[TASK TO COMPLETE]
From the line with "10 -Meece, Blumenfield & Hoyle" to the line with "J. Richards noted", output every line below exactly, both ends included. Skip the pictures.

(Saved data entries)
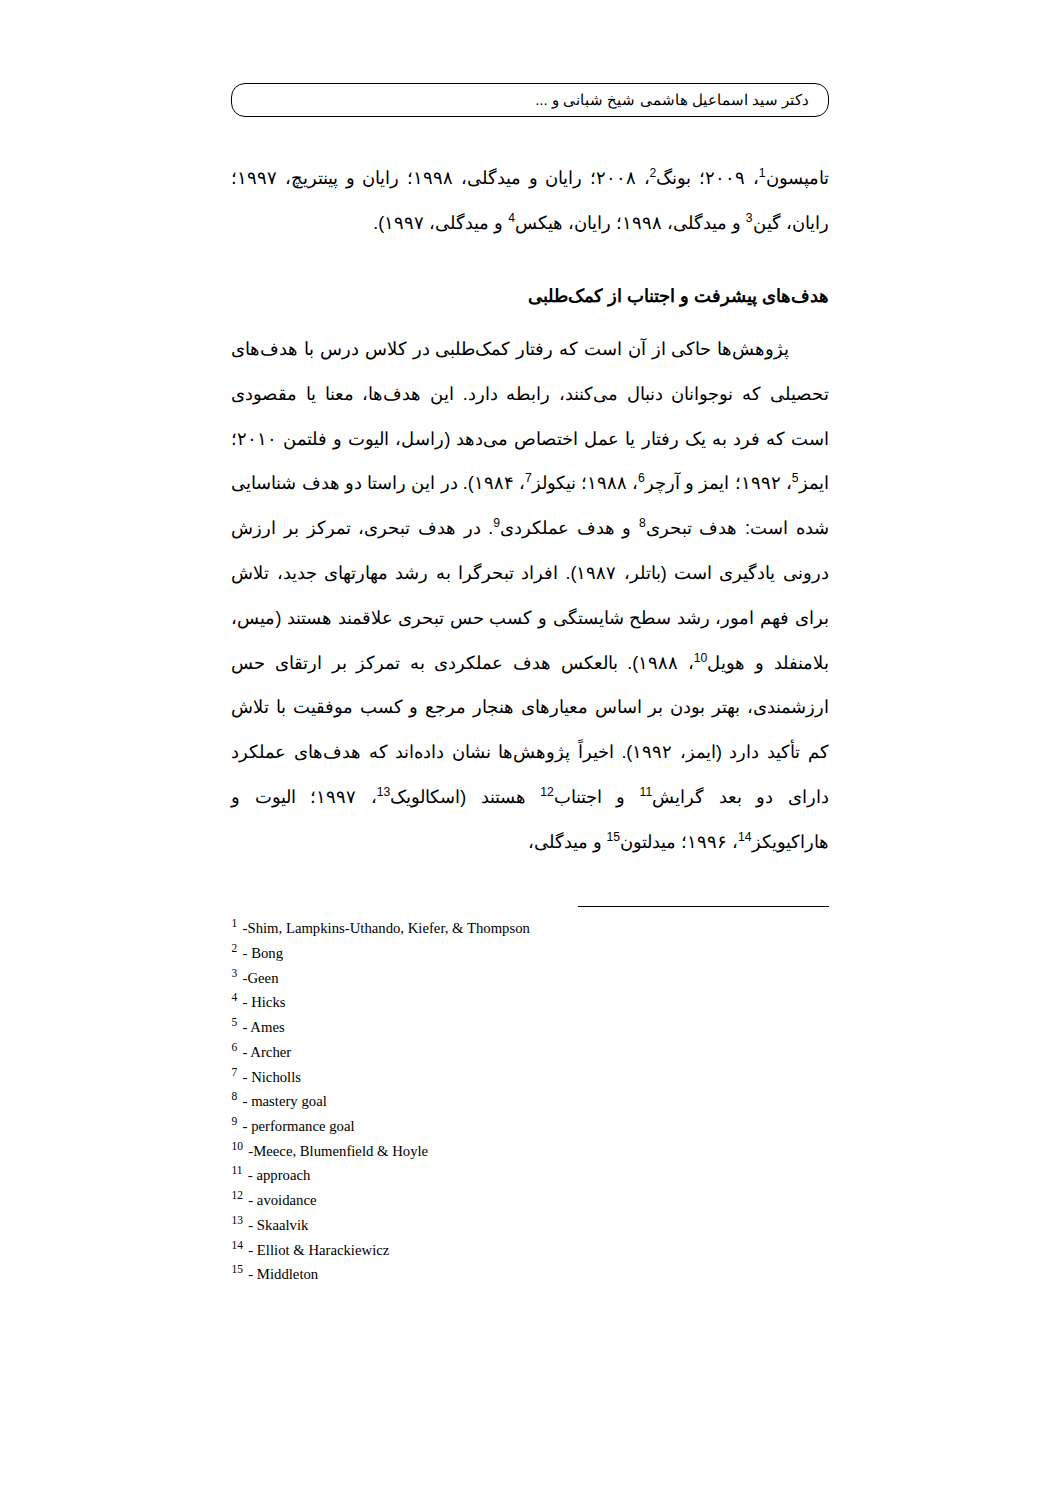دکتر سید اسماعیل هاشمی شیخ شبانی و ...
تامپسون1، ۲۰۰۹؛ بونگ2، ۲۰۰۸؛ رایان و میدگلی، ۱۹۹۸؛ رایان و پینتریچ، ۱۹۹۷؛ رایان، گین3 و میدگلی، ۱۹۹۸؛ رایان، هیکس4 و میدگلی، ۱۹۹۷).
هدف‌های پیشرفت و اجتناب از کمک‌طلبی
پژوهش‌ها حاکی از آن است که رفتار کمک‌طلبی در کلاس درس با هدف‌های تحصیلی که نوجوانان دنبال می‌کنند، رابطه دارد. این هدف‌ها، معنا یا مقصودی است که فرد به یک رفتار یا عمل اختصاص می‌دهد (راسل، الیوت و فلتمن ۲۰۱۰؛ ایمز5، ۱۹۹۲؛ ایمز و آرچر6، ۱۹۸۸؛ نیکولز7، ۱۹۸۴). در این راستا دو هدف شناسایی شده است: هدف تبحری8 و هدف عملکردی9. در هدف تبحری، تمرکز بر ارزش درونی یادگیری است (باتلر، ۱۹۸۷). افراد تبحرگرا به رشد مهارتهای جدید، تلاش برای فهم امور، رشد سطح شایستگی و کسب حس تبحری علاقمند هستند (میس، بلامنفلد و هویل10، ۱۹۸۸). بالعکس هدف عملکردی به تمرکز بر ارتقای حس ارزشمندی، بهتر بودن بر اساس معیارهای هنجار مرجع و کسب موفقیت با تلاش کم تأکید دارد (ایمز، ۱۹۹۲). اخیراً پژوهش‌ها نشان داده‌اند که هدف‌های عملکرد دارای دو بعد گرایش11 و اجتناب12 هستند (اسکالویک13، ۱۹۹۷؛ الیوت و هاراکیویکز14، ۱۹۹۶؛ میدلتون15 و میدگلی،
1 -Shim, Lampkins-Uthando, Kiefer, & Thompson
2 - Bong
3 -Geen
4 - Hicks
5 - Ames
6 - Archer
7 - Nicholls
8 - mastery goal
9 - performance goal
10 -Meece, Blumenfield & Hoyle
11 - approach
12 - avoidance
13 - Skaalvik
14 - Elliot & Harackiewicz
15 - Middleton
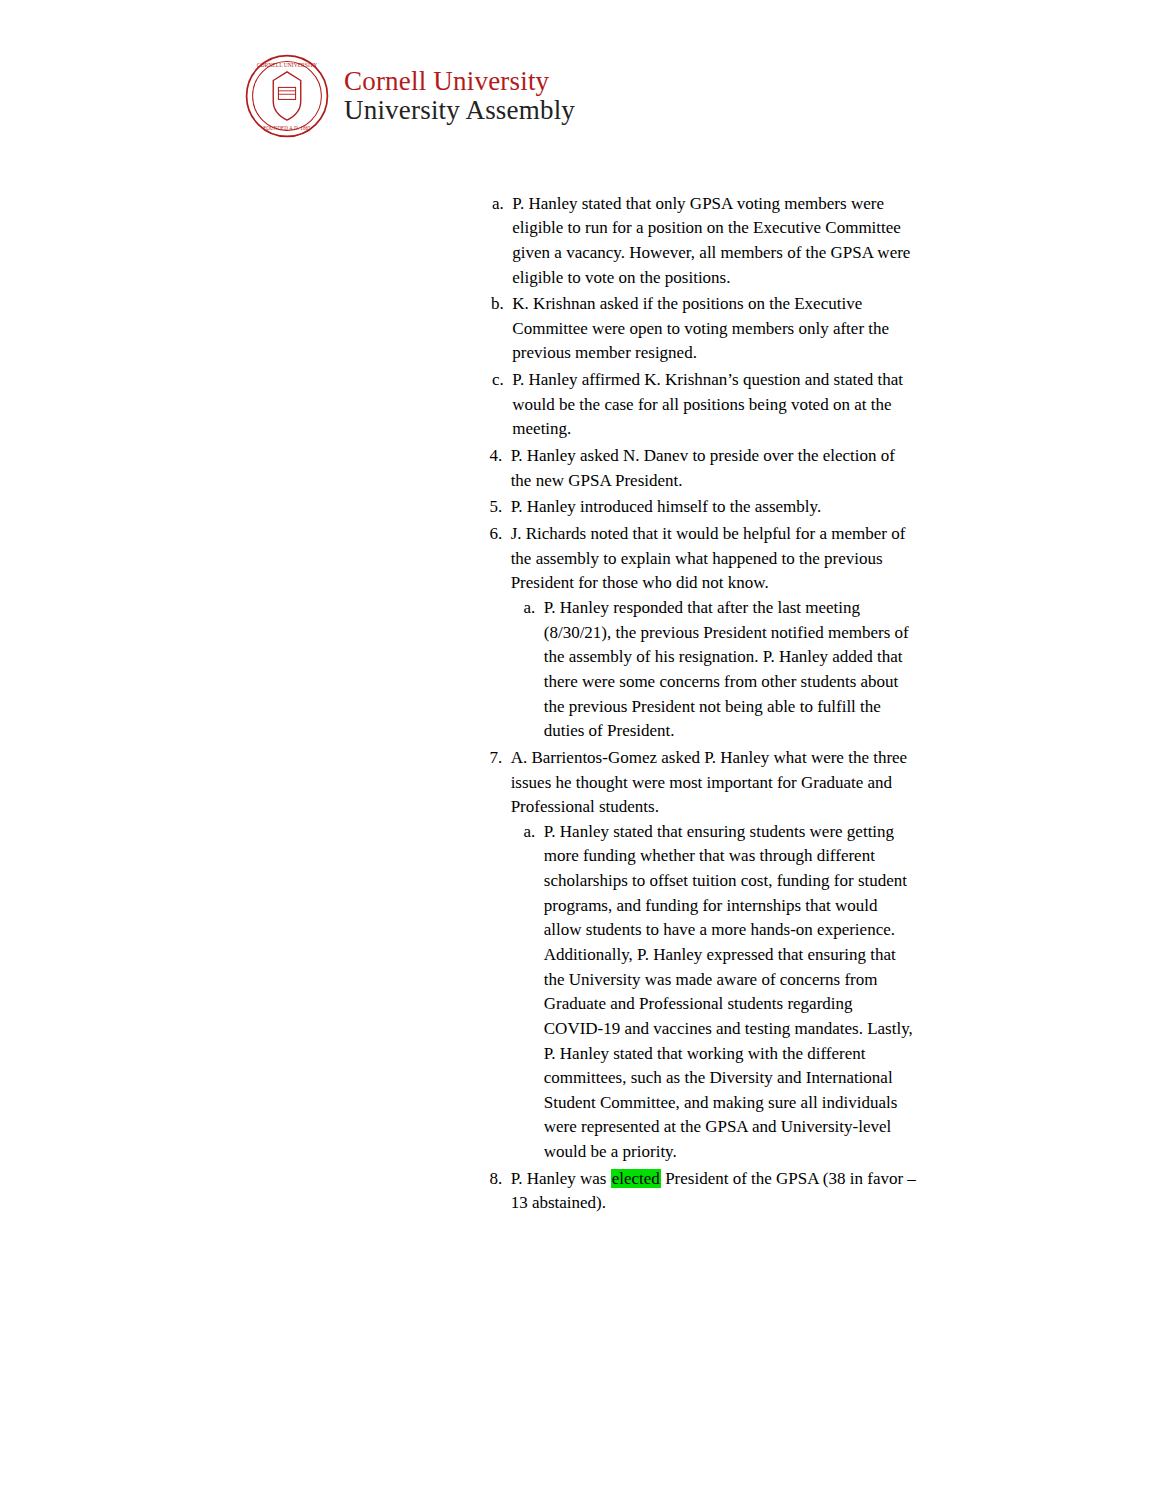CORNELL UNIVERSITY FOUNDED A.D. 1865
Cornell University
University Assembly
P. Hanley stated that only GPSA voting members were eligible to run for a position on the Executive Committee given a vacancy. However, all members of the GPSA were eligible to vote on the positions.
K. Krishnan asked if the positions on the Executive Committee were open to voting members only after the previous member resigned.
P. Hanley affirmed K. Krishnan’s question and stated that would be the case for all positions being voted on at the meeting.
P. Hanley asked N. Danev to preside over the election of the new GPSA President.
P. Hanley introduced himself to the assembly.
J. Richards noted that it would be helpful for a member of the assembly to explain what happened to the previous President for those who did not know.
P. Hanley responded that after the last meeting (8/30/21), the previous President notified members of the assembly of his resignation. P. Hanley added that there were some concerns from other students about the previous President not being able to fulfill the duties of President.
A. Barrientos-Gomez asked P. Hanley what were the three issues he thought were most important for Graduate and Professional students.
P. Hanley stated that ensuring students were getting more funding whether that was through different scholarships to offset tuition cost, funding for student programs, and funding for internships that would allow students to have a more hands-on experience. Additionally, P. Hanley expressed that ensuring that the University was made aware of concerns from Graduate and Professional students regarding COVID-19 and vaccines and testing mandates. Lastly, P. Hanley stated that working with the different committees, such as the Diversity and International Student Committee, and making sure all individuals were represented at the GPSA and University-level would be a priority.
P. Hanley was elected President of the GPSA (38 in favor – 13 abstained).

[TASK RESPONSE]
10 -Meece, Blumenfield & Hoyle
11 - approach
12 - avoidance
13 - Skaalvik
14 - Elliot & Harackiewicz
15 - Middleton
CORNELL UNIVERSITY FOUNDED A.D. 1865
Cornell University
University Assembly
P. Hanley stated that only GPSA voting members were eligible to run for a position on the Executive Committee given a vacancy. However, all members of the GPSA were eligible to vote on the positions.
K. Krishnan asked if the positions on the Executive Committee were open to voting members only after the previous member resigned.
P. Hanley affirmed K. Krishnan’s question and stated that would be the case for all positions being voted on at the meeting.
P. Hanley asked N. Danev to preside over the election of the new GPSA President.
P. Hanley introduced himself to the assembly.
J. Richards noted that it would be helpful for a member of the assembly to explain what happened to the previous President for those who did not know.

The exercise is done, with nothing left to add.